In any case, it was an extraordinary own goal, given the deep dependence on Russia in which Armenia now finds itself. “Such a public stab in the back of Russia, when Armenia’s security completely depends on Russia, is baffling,” wrote analyst Hrant Mikaelian.

The reaction from Armenia’s own armed forces also was swift. The deputy chief of staff, Tiran Khachatryan, was asked in a February 24 interview about Pashinyan’s comments, and began his response by laughing. They were “a superficial assessment” and “not serious,” he said. He was fired later the same day, setting in motion his fellow officers’ opposition.

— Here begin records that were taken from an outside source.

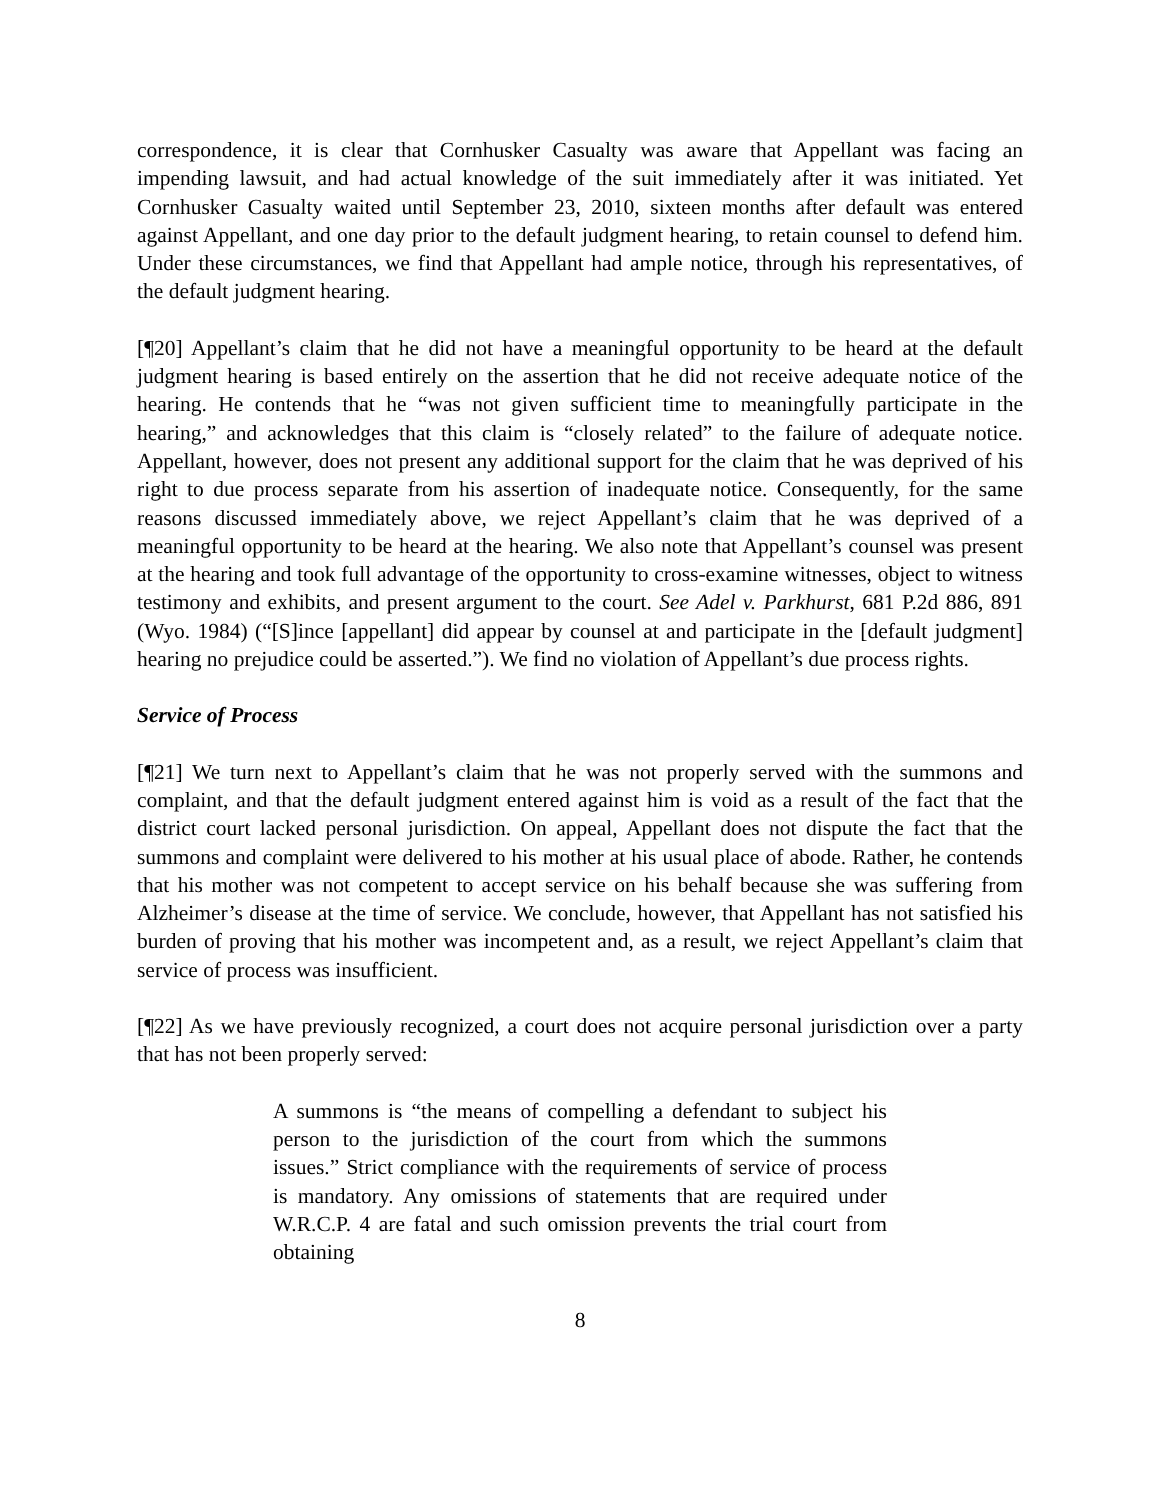correspondence, it is clear that Cornhusker Casualty was aware that Appellant was facing an impending lawsuit, and had actual knowledge of the suit immediately after it was initiated. Yet Cornhusker Casualty waited until September 23, 2010, sixteen months after default was entered against Appellant, and one day prior to the default judgment hearing, to retain counsel to defend him. Under these circumstances, we find that Appellant had ample notice, through his representatives, of the default judgment hearing.
[¶20] Appellant’s claim that he did not have a meaningful opportunity to be heard at the default judgment hearing is based entirely on the assertion that he did not receive adequate notice of the hearing. He contends that he “was not given sufficient time to meaningfully participate in the hearing,” and acknowledges that this claim is “closely related” to the failure of adequate notice. Appellant, however, does not present any additional support for the claim that he was deprived of his right to due process separate from his assertion of inadequate notice. Consequently, for the same reasons discussed immediately above, we reject Appellant’s claim that he was deprived of a meaningful opportunity to be heard at the hearing. We also note that Appellant’s counsel was present at the hearing and took full advantage of the opportunity to cross-examine witnesses, object to witness testimony and exhibits, and present argument to the court. See Adel v. Parkhurst, 681 P.2d 886, 891 (Wyo. 1984) (“[S]ince [appellant] did appear by counsel at and participate in the [default judgment] hearing no prejudice could be asserted.”). We find no violation of Appellant’s due process rights.
Service of Process
[¶21] We turn next to Appellant’s claim that he was not properly served with the summons and complaint, and that the default judgment entered against him is void as a result of the fact that the district court lacked personal jurisdiction. On appeal, Appellant does not dispute the fact that the summons and complaint were delivered to his mother at his usual place of abode. Rather, he contends that his mother was not competent to accept service on his behalf because she was suffering from Alzheimer’s disease at the time of service. We conclude, however, that Appellant has not satisfied his burden of proving that his mother was incompetent and, as a result, we reject Appellant’s claim that service of process was insufficient.
[¶22] As we have previously recognized, a court does not acquire personal jurisdiction over a party that has not been properly served:
A summons is “the means of compelling a defendant to subject his person to the jurisdiction of the court from which the summons issues.” Strict compliance with the requirements of service of process is mandatory. Any omissions of statements that are required under W.R.C.P. 4 are fatal and such omission prevents the trial court from obtaining
8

"Serious mistakes in foreign policy have brought the country to the brink of collapse,” the officers said in their statement. The military had “patiently tolerated the incumbent authorities for a long time when they were attacking armed forces, attempting to discredit them” but that “everything has its limits.”

Joshua Kucera is the Turkey/Caucasus editor at Eurasianet, and author of The Bug Pit.

Ani Mejlumyan is a reporter based in Yerevan.